(Records from a data collection)
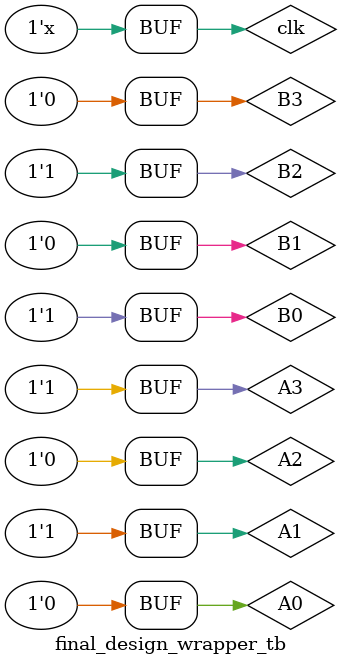
<source format=v>

`timescale 1ns / 1ps

module final_design_wrapper_tb;
reg A0, A1, A2, A3;
reg B0, B1, B2, B3;
reg clk;

wire [7:0] Register_Output;


final_design_wrapper uut (
    .A0_0(A0),
    .A1_0(A1),
    .A2_0(A2),
    .A3_0(A3),
    .B0_0(B0),
    .B1_0(B1),
    .B2_0(B2),
    .B3_0(B3),
    .clk_0(clk),
    .Register_Output_0(Register_Output)
);

always #5 clk = ~clk;

initial begin

    clk = 0;

    A3 = 1; A2 = 0; A1 = 1; A0 = 0;
    B3 = 0; B2 = 1; B1 = 0; B0 = 1;

    #1000;
end


endmodule

</source>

> **WHAT TO WORK ON**: All of the records should be output exactly as they stand, with pictures omitted.

> **ANSWER BOX**:
<source format=v>

`timescale 1ns / 1ps

module final_design_wrapper_tb;
reg A0, A1, A2, A3;
reg B0, B1, B2, B3;
reg clk;

wire [7:0] Register_Output;


final_design_wrapper uut (
    .A0_0(A0),
    .A1_0(A1),
    .A2_0(A2),
    .A3_0(A3),
    .B0_0(B0),
    .B1_0(B1),
    .B2_0(B2),
    .B3_0(B3),
    .clk_0(clk),
    .Register_Output_0(Register_Output)
);

always #5 clk = ~clk;

initial begin

    clk = 0;

    A3 = 1; A2 = 0; A1 = 1; A0 = 0;
    B3 = 0; B2 = 1; B1 = 0; B0 = 1;

    #1000;
end


endmodule

</source>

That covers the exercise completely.